Bring a large pot of salted water to a boil, add the potatoes and cook for about 15 minutes or until easily pierced with a fork. Drain, cool and then slice into large chunks.: The moment the water comes to a rolling boil you should smell the faint minerality of the water and see steady steam rising, which signals even cooking heat. As the potatoes cook, the kitchen will fill with a soft, earthy scent and the skins may wrinkle slightly, letting you know they are nearing doneness. The fork test is crucial because it tells you when the interior is tender without being mushy. If you overshoot and the potatoes become waterlogged, they will fall apart when tossed; to avoid this, check at ten minutes and then every few minutes after, pulling one to slice and confirm a tender center. Also, ensure your pot is large enough so the water can circulate and not drop the boil temperature when you add the tubers.
Prepare the dressing by blending the shallots, buttermilk, lemon juice, mayonnaise, pesto and ground pepper and kosher salt, and set aside.: After draining, you will feel residual warmth from the potatoes and might notice a gentle steam rise as you transfer them. Cooling allows the surface to set so slicing yields chunky pieces rather than mashed fragments, preserving texture for the salad. Large chunks hold up better against the dressing and maintain a satisfying bite. A common mistake is slicing while too hot which produces ragged edges and a mushier mouthfeel, so let them rest until they are warm rather than piping hot, easy to handle yet not cold through and through.
In a large bowl, combine the potatoes, corn, sun dried tomatoes and arugula. Add the dressing and stir to coat. Add the asiago cheese and pumpkin seeds and gently combine. Season with kosher salt and freshly ground pepper as desired. Cover and refrigerate for at least 3 hours and serve.: When you blend these elements, the air opens up the aromas of shallots and pesto , releasing a savory perfume that mixes with the tang from buttermilk and lemon juice . The texture becomes glossy and cohesive, a smooth emulsion that clings to the potatoes and other mix ins. Emulsifying properly matters because a separated dressing will slide off components and leave an uneven coating. If your dressing seems too thin, try a little extra mayonnaise rather than more pesto, which can dominate the flavor. Also season gradually with kosher salt and freshly ground black pepper so the seasoning harmonizes with other ingredients.
In a large bowl, combine the potatoes, corn, sun dried tomatoes and arugula: Tossing these components together creates a melody of textures and colors, and you will immediately notice the sweet scent of corn kernels mingling with the concentrated tomato aroma. The arugula adds a peppery fragrance that cuts through the sweetness, making the mix lively. Combining them in a spacious bowl prevents crushing the potatoes and allows even distribution.
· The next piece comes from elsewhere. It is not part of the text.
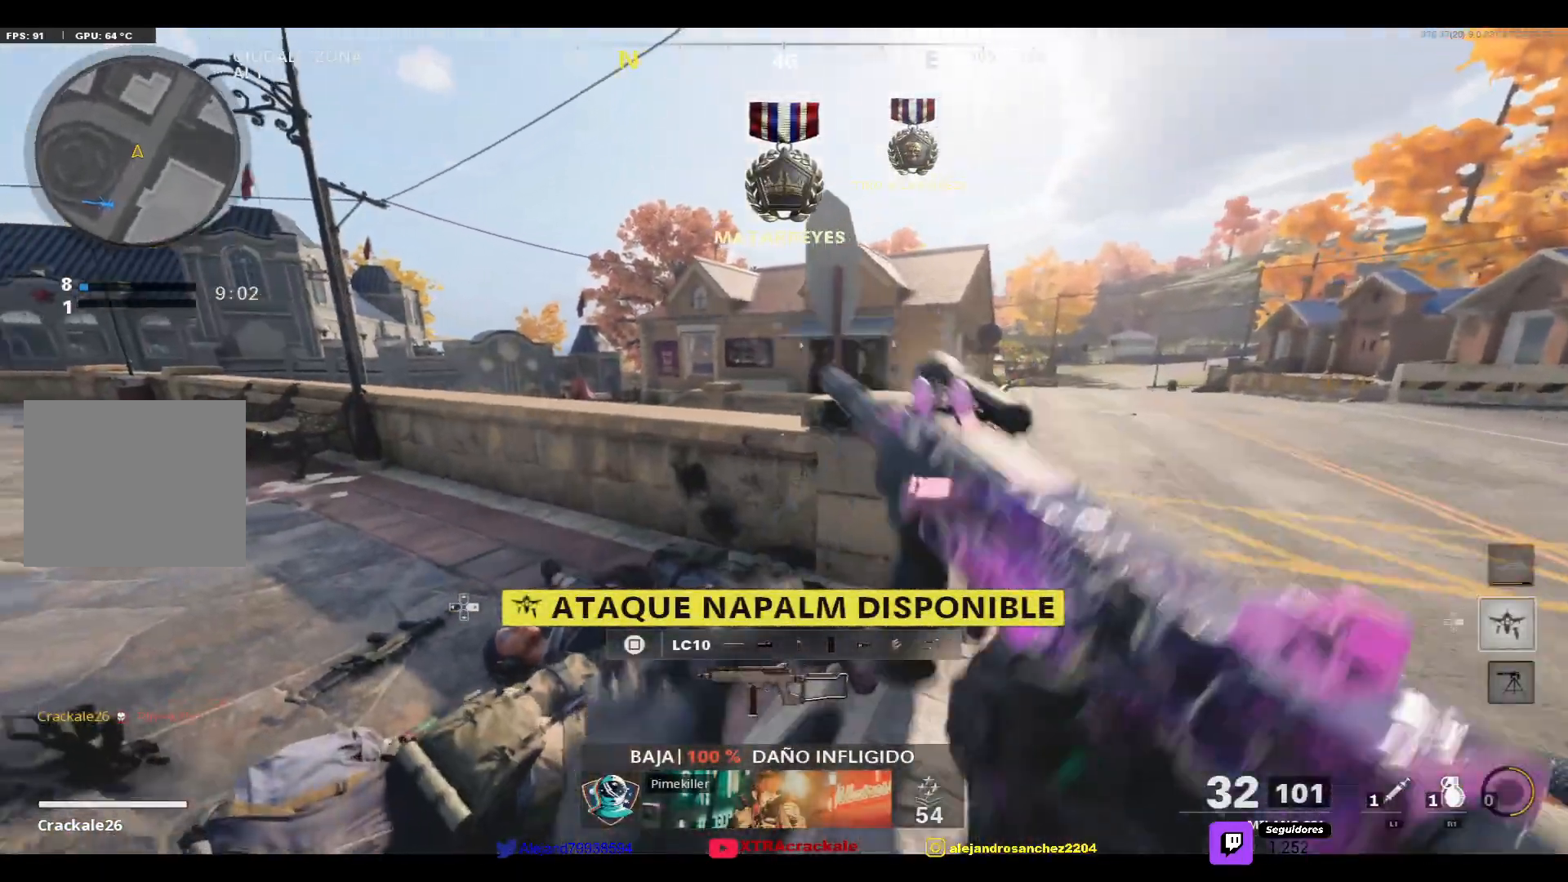
{"buttons": [], "left_stick": "center", "right_stick": "center", "events": [[67, "right_stick", "center"], [300, "right_stick", "left"], [400, "right_stick", "center"]]}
A frequent error is over mixing which bruises the arugula and pulverizes chunks, so fold gently to preserve each element's integrity.
Add the dressing and stir to coat: When the dressing hits the bowl, it should make a glossy sheen over the ingredients, and you may hear a soft swishing sound as you fold to coat. This step is where flavors marry, and the tactile sensation of the dressing clinging rather than pooling is key. Stir just enough to coat surfaces without pulverizing the ingredients. If you notice pooling at the bottom, you may have added too much dressing, so reserve a bit initially and add more as needed. Over stirring can turn the salad soggy, so be deliberate and gentle.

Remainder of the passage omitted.